If you’re considering installing wood siding on your home, it’s a good idea to contact a wood siding contractor to make the process easy. The contractor will be happy to provide you with references of satisfied clients. You can also check out online reviews of the company to determine the quality of their work. The contractor can provide you with advice regarding the type of wood, profile, color and finish that will look best on your home.
Wood siding is an excellent choice if you’d like a classic home appearance. It comes in a wide range of different types and colors, so you can get a rustic, traditional, or modern look with ease. Choosing a wood siding contractor can be important for your home, since the type of siding that you choose will greatly influence the look and value of your home.
There are many wood siding materials to choose from, but the two most popular types are cedar and redwood. These woods are durable and resistant to decay. These types are typically recycled from older buildings. Alternatively, you can choose a softwood such as fir, which is great for smaller sections but needs staining and maintenance to look its best.
Wood siding offers a variety of environmental benefits. Because wood is a renewable resource, it reduces the carbon footprint of a home. Its natural air pockets provide insulation and slow the movement of heat, making a home warmer during cold winter months. Additionally, wood siding requires less energy to manufacture than other siding materials. This means fewer greenhouse gas emissions and lower utility bills.
In an independent life-cycle assessment of six materials used in siding, wood outperformed all of them. Brick was rated the worst, primarily because its manufacturing process requires more energy. Moreover, it is heavy and is usually used within 500 miles of the manufacturing facility. And, because brick is made of clay, its transportation impact is high.
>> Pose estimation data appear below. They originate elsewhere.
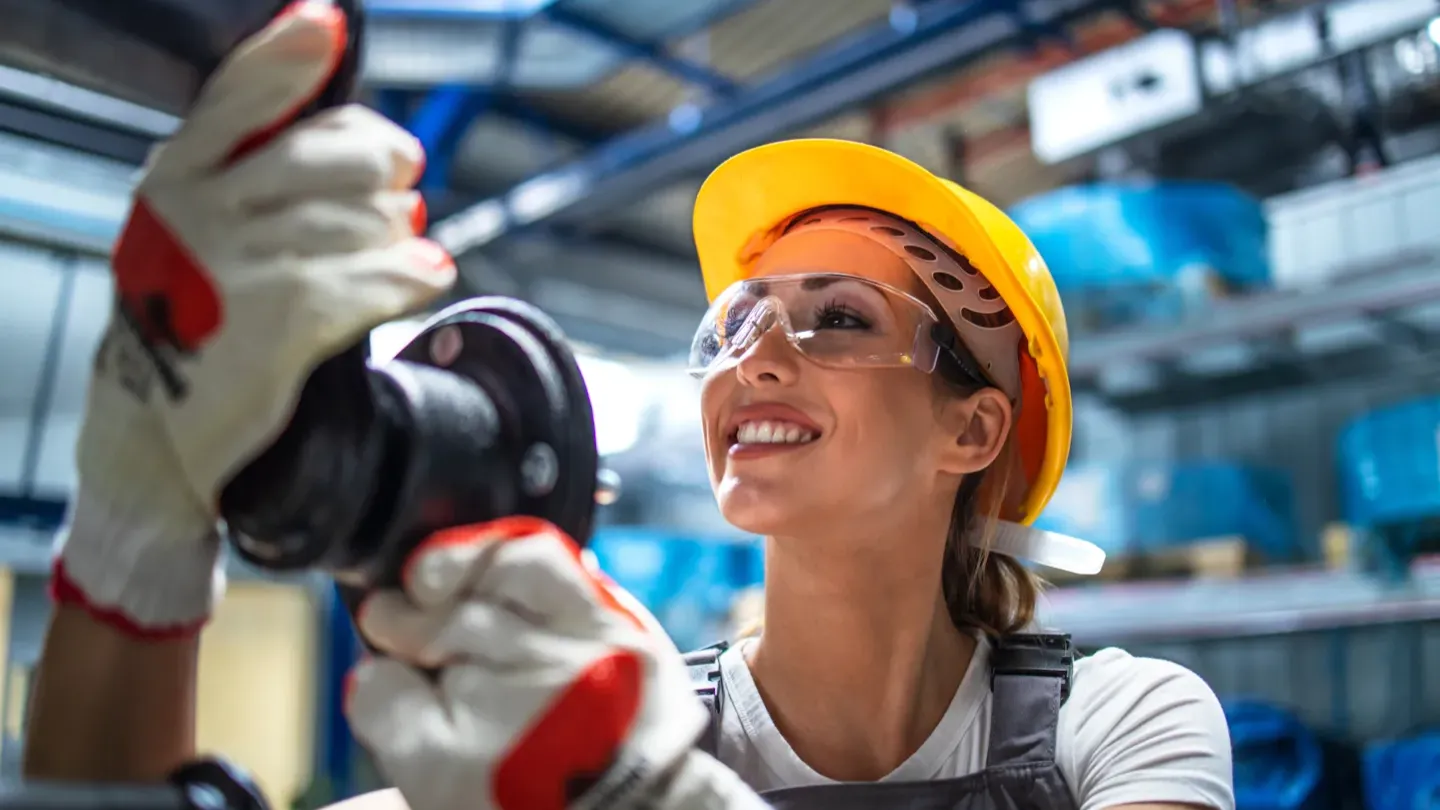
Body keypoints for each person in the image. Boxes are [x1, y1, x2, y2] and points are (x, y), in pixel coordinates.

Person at [23, 7, 1233, 810]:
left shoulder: (1123, 727)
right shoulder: (612, 714)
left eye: (840, 318)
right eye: (737, 321)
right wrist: (143, 512)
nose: (751, 358)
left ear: (973, 430)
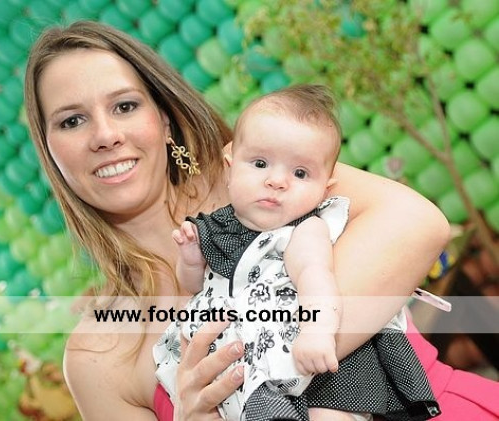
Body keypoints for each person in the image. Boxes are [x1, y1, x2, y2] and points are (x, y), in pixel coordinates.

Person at [23, 20, 460, 420]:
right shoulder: (93, 355)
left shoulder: (261, 177)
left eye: (124, 106)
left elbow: (418, 224)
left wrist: (248, 388)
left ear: (164, 118)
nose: (105, 136)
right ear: (49, 151)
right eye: (72, 121)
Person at [154, 84, 439, 421]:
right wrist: (190, 258)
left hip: (311, 355)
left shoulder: (302, 231)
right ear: (230, 168)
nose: (277, 181)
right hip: (241, 357)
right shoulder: (214, 227)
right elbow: (194, 286)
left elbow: (315, 279)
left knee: (328, 414)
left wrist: (316, 332)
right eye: (260, 163)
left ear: (324, 189)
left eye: (300, 173)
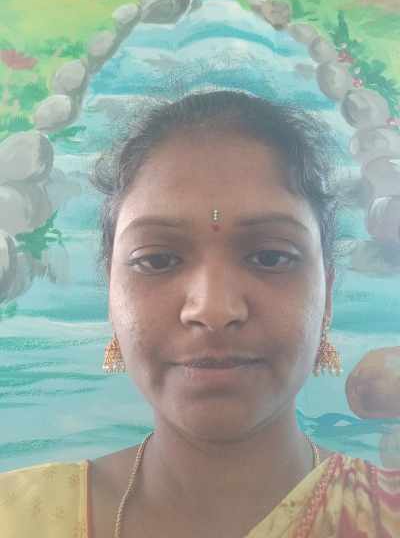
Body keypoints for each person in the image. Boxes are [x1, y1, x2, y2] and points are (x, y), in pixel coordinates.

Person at [1, 89, 399, 538]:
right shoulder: (17, 518)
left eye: (270, 257)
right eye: (157, 260)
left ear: (326, 295)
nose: (213, 309)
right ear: (111, 294)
Despite these advantages, wood siding is still not recyclable. Many homeowners cover stucco or other siding with stucco, which makes it difficult to remove. Wood siding is also non-toxic and does not require the burning of wood fuel.
The cost of wood siding varies depending on the type and grade. Low-grade wood costs around $1 to $3 a square foot. The wood is usually filled with knots, making it referred to as the “knotty grade.” It also requires more painting and staining than higher-grade woods. It is also more susceptible to warping and shrinking. Most pine siding falls into this category.
Before you purchase wood siding, consider the climate of your area. The weather can play havoc on your siding. For example, wood that is grown in a warm climate won’t withstand local temperature fluctuations. Choosing the right species of wood is also important, since different species have different characteristics when it comes to durability. In addition, you should choose a clear grain grade of wood for greater durability.
The amount of wood siding you need will depend on the size and shape of your house. In general, the more square footage you have, the more you will spend. Other factors that will impact cost are the type and brand of siding you choose. Make sure to research different brands before you make your final decision.
Types Of Wood Siding
There are several different types of wood siding available for your home. Fir, for example, is a popular choice for many homeowners. It is easy to work with, comes in long sections, and contains little sap or resin. It is also incredibly durable. It is often used for siding because it takes stains and finishes well. However, fir may require some maintenance over time.
Although spruce is often used in siding, it can be prone to checking, cupping, and even decay, which means it requires more maintenance than other types of wood. It is also a softwood that needs to be maintained in order to avoid absorbing moisture and rotting. This type of wood siding is most common on the East Coast. Engineered wood siding is another option. This type of siding uses cellulose fibers to simulate the look and texture of real wood. It is treated to resist rot and termites, and it is covered with a water-resistant overlay to replicate the grain of real wood. This type of wood siding is also very durable and can withstand any climate.